The 1927–28 Lancashire Cup competition was the 20th competition in the history of this regional rugby league event and the final was a repeat of the 1925–26 Lancashire Cup Final, with Swinton beating Wigan by 5–2. The match was played at Watersheddings, Oldham. The attendance was 22,000 and receipts £1,275.

== Background ==
The number of teams entering this year's competition dropped back to 13 due to no amateur participation. This resulted in the competition running with 3 byes in the first round.
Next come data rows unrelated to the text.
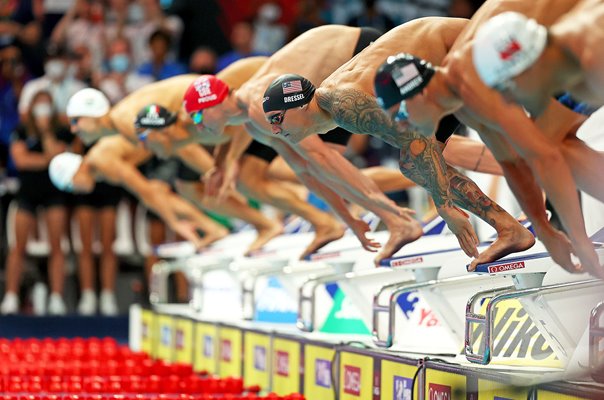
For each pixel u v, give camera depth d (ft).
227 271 108.88
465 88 43.50
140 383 87.86
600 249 49.29
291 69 67.77
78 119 96.53
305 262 87.71
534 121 46.19
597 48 40.32
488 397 49.78
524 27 39.88
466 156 69.05
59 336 141.08
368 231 73.46
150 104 86.58
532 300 51.72
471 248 55.26
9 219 148.56
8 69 157.69
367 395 63.72
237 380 87.04
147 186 114.52
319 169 67.41
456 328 62.69
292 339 77.77
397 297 68.13
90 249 143.74
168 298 144.97
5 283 148.25
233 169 87.25
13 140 141.08
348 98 53.31
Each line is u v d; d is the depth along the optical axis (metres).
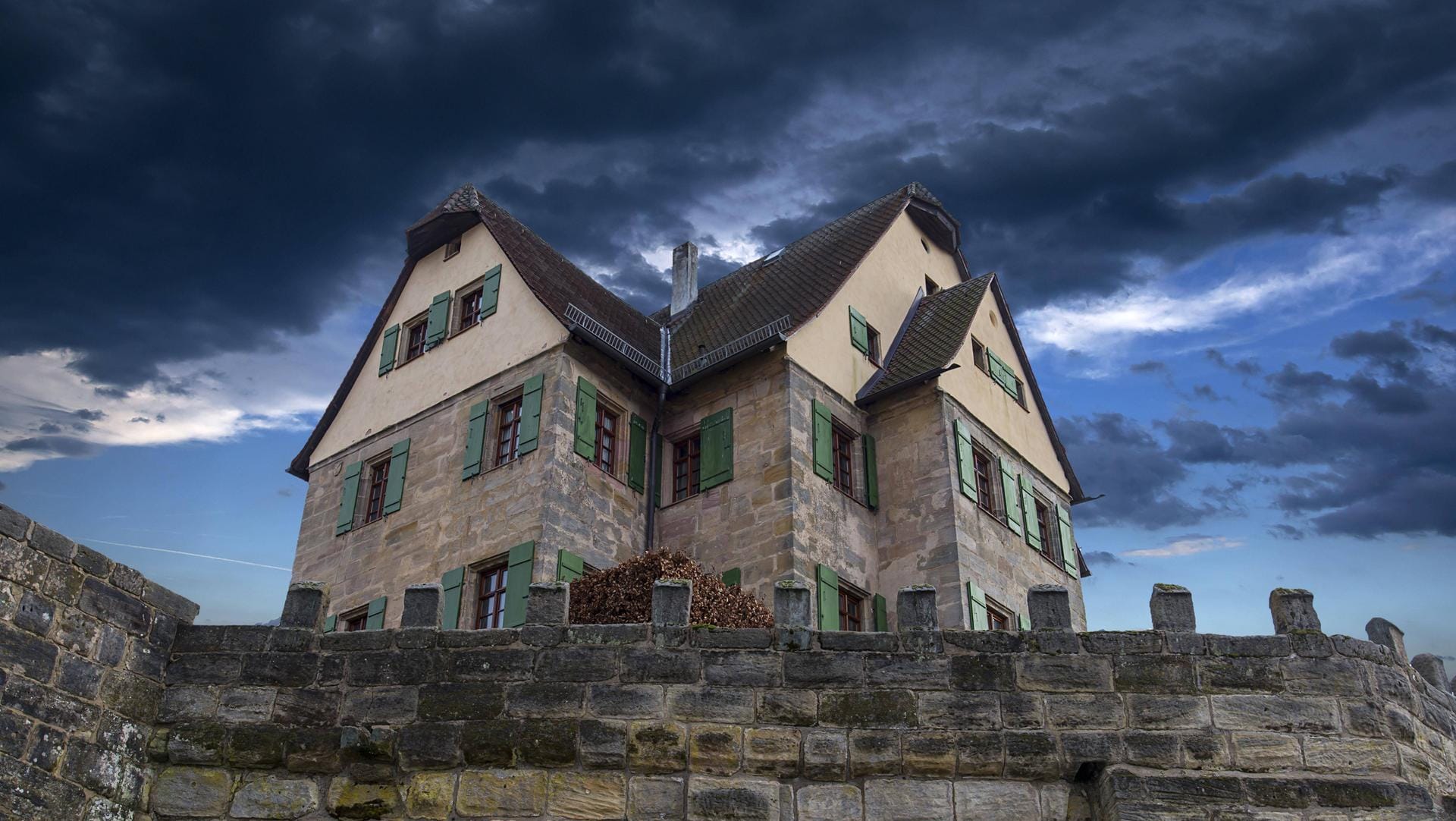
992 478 24.48
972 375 25.11
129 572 12.59
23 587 11.47
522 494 21.28
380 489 24.58
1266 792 11.82
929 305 27.02
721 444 22.86
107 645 12.16
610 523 22.02
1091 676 12.44
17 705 11.14
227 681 12.68
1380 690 12.56
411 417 24.58
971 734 12.16
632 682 12.40
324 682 12.64
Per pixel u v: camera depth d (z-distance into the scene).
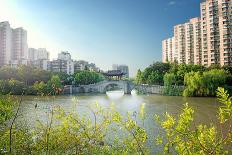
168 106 94.00
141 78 193.38
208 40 184.75
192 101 109.94
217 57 181.62
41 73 170.12
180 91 146.25
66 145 11.16
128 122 9.76
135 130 9.73
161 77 181.38
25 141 11.47
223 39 176.88
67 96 151.88
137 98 136.88
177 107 90.38
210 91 128.25
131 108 92.25
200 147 7.89
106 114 11.16
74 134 11.23
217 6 179.88
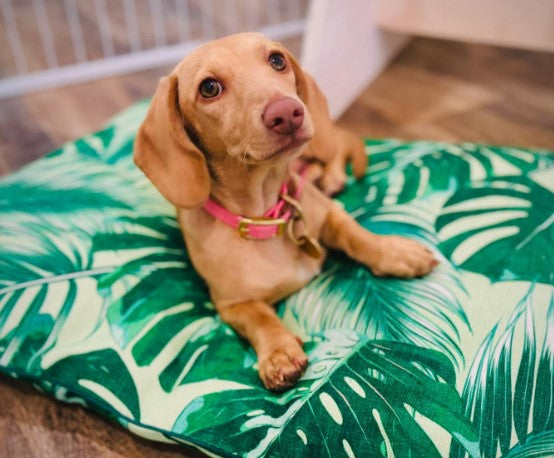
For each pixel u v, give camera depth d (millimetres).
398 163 1551
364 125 2072
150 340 1128
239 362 1087
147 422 1008
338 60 2033
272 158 950
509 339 1026
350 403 958
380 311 1124
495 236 1256
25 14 3223
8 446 1099
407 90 2258
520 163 1467
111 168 1614
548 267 1165
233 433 960
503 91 2178
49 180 1568
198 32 2861
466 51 2477
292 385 1010
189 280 1275
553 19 1750
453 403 939
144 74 2617
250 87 940
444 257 1228
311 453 916
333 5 1896
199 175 1046
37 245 1312
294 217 1181
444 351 1022
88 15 3154
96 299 1200
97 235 1340
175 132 1028
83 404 1113
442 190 1421
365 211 1419
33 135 2197
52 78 2529
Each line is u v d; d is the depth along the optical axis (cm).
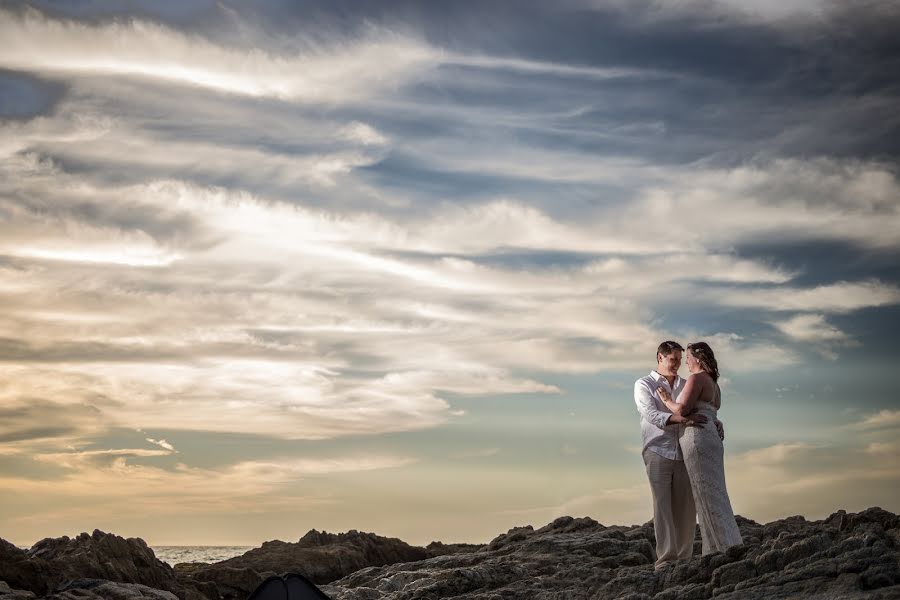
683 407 992
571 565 1229
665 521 1035
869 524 941
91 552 1316
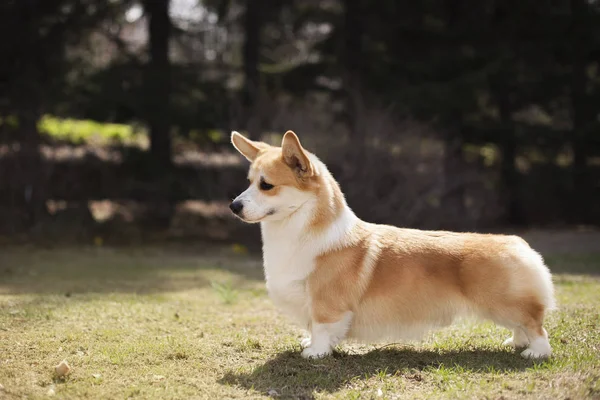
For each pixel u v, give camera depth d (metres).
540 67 14.65
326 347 4.17
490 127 13.99
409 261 4.16
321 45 15.21
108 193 13.05
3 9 12.24
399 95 12.80
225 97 13.44
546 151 15.32
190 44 15.66
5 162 12.10
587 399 3.31
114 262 9.62
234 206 4.07
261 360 4.27
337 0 15.97
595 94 14.65
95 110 12.65
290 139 4.01
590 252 10.68
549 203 15.27
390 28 14.16
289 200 4.08
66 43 13.09
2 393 3.49
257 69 14.05
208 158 13.80
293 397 3.54
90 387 3.64
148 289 7.20
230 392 3.61
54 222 12.24
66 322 5.12
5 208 12.18
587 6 14.43
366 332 4.24
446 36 13.82
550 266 8.97
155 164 13.05
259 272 8.95
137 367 4.03
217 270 9.02
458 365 3.98
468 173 13.58
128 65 13.23
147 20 13.44
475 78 12.65
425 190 12.82
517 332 4.36
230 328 5.16
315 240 4.12
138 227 13.13
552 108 15.73
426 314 4.16
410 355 4.34
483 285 4.06
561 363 3.91
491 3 14.27
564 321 5.02
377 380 3.81
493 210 14.42
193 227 13.53
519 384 3.59
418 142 12.79
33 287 7.08
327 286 4.11
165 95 12.84
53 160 12.87
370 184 12.43
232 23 15.42
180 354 4.29
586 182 15.03
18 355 4.18
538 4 14.09
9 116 12.63
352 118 12.95
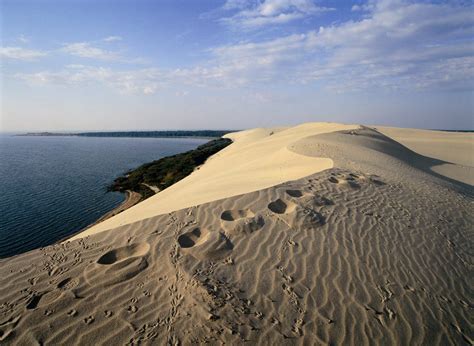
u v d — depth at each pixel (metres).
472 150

== Competition and results ==

=== Round 1 ===
Involved 5 matches (with three byes) and 13 clubs

| Game No | Fixture date | Home team |  | Score |  | Away team | Venue | Att | Rec | Notes | Ref |
|---|---|---|---|---|---|---|---|---|---|---|---|
| 1 | Sat 8 October 1927 | Oldham |  | 20–9 |  | Wigan Highfield | Watersheddings |  |  |  |  |
| 2 | Sat 8 October 1927 | St Helens Recs |  | 41–5 |  | Broughton Rangers | City Road |  |  |  |  |
| 3 | Sat 8 October 1927 | St. Helens |  | 7–13 |  | Swinton | Knowsley Road | 15,000 |  |  |  |
| 4 | Sat 8 October 1927 | Widnes |  | 10–8 |  | Rochdale Hornets | Lowerhouse Lane |  |  |  |  |
| 5 | Sat 8 October 1927 | Wigan |  | 21–8 |  | Leigh | Central Park |  |  |  |  |
| 6 |  | Salford |  |  |  | bye |  |  |  |  |  |
| 7 |  | Barrow |  |  |  | bye |  |  |  |  |  |
| 8 |  | Warrington |  |  |  | bye |  |  |  |  |  |

=== Round 2 – quarterfinals ===

| Game No | Fixture date | Home team |  | Score |  | Away team | Venue | Att | Rec | Notes | Ref |
| 1 | Mon 17 October 1927 | Salford |  | 0–0 |  | Barrow | The Willows |  |  |  |  |
| 2 | Mon 17 October 1927 | Warrington |  | 16–2 |  | Widnes | Wilderspool |  |  |  |  |
| 3 | Wed 19 October 1927 | St Helens Recs |  | 7–10 |  | Wigan | City Road |  |  |  |  |
| 4 | Wed 19 October 1927 | Swinton |  | 18–9 |  | Oldham | Chorley Road ground | 8,000 |  |  |  |
Replay
| 5 | Thu 20 October 1927 | Barrow |  | 2–5 |  | Salford | Little Park, Roose |  |  |  |  |

=== Round 3 – semifinals ===

| Game No | Fixture date | Home team |  | Score |  | Away team | Venue | Att | Rec | Notes | Ref |
|---|---|---|---|---|---|---|---|---|---|---|---|
| 1 | Wed 2 November 1927 | Swinton |  | 10–3 |  | Salford | Chorley Road ground | 7,000 |  |  |  |
| 2 | Wed 2 November 1927 | Wigan |  | 12–5 |  | Warrington | Central Park |  |  |  |  |

=== Final ===

| Game No | Fixture date | Home team |  | Score |  | Away team | Venue | Att | Rec | Notes | Ref |
|---|---|---|---|---|---|---|---|---|---|---|---|
|  | Saturday 19 November 1927 | Swinton |  | 5–2 |  | Wigan | Watersheddings | 22,000 | £1,275 | 1 |  |

====Teams and scorers ====

| Swinton | № | Wigan |
|---|---|---|
|  | teams |  |
| Jack Pearson | 1 | Jim Sullivan |
| Frank Evans | 2 |  |
| Hector Halsall (c) | 3 |  |
| Jack Evans | 4 |  |
| Chris Brockbank | 5 |  |
| Billo Rees | 6 |  |
| Bryn Evans | 7 |  |
| Miller Strong | 8 |  |
| Henry Blewer | 9 |  |
| Bert Morris | 10 |  |
| Martin Hodgson | 11 |  |
| Dick Cracknell | 12 |  |
| Fred Beswick | 13 |  |
| 5 | score | 2 |
| 5 | HT | 0 |
|  | Scorers |  |
|  | Tries |  |
| Fred Beswick (1) | T |  |
|  | Goals |  |
| Bert Morris (1) | G | Jim Sullivan (1) |
|  | Drop Goals |  |
|  | DG |  |
| Referee |  |  |

Scoring – Try = three (3) points – Goal = two (2) points – Drop goal = two (2) points

== See also ==
- 1927–28 Northern Rugby Football League season

== Notes ==
- 1 Watersheddings was the home ground of Oldham from 1889 to 1997. The ground, at one time, also housed a greyhound track.